-- start Records --
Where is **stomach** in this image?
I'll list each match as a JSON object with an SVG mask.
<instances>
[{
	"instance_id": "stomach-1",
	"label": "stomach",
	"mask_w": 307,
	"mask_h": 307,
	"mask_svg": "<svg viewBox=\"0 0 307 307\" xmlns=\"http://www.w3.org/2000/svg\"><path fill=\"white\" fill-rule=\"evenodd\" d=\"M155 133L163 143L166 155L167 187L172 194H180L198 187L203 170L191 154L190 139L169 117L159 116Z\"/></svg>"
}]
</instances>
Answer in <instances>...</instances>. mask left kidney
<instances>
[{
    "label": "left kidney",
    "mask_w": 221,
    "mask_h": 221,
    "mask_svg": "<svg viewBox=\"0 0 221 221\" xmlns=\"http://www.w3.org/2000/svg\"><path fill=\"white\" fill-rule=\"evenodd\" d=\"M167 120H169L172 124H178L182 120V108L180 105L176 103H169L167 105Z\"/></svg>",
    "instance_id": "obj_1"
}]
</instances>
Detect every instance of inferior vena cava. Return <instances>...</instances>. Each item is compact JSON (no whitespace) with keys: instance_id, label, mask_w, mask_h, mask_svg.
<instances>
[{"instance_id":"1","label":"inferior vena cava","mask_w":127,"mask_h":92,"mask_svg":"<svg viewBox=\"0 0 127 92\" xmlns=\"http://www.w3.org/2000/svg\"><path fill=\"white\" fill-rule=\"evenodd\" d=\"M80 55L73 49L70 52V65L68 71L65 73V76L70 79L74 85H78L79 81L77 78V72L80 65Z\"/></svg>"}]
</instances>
-- end Records --
[What the exercise asks] Count the lines of the material that contain the string "left", matching case exactly. Reply with the number alone.

[Response] 2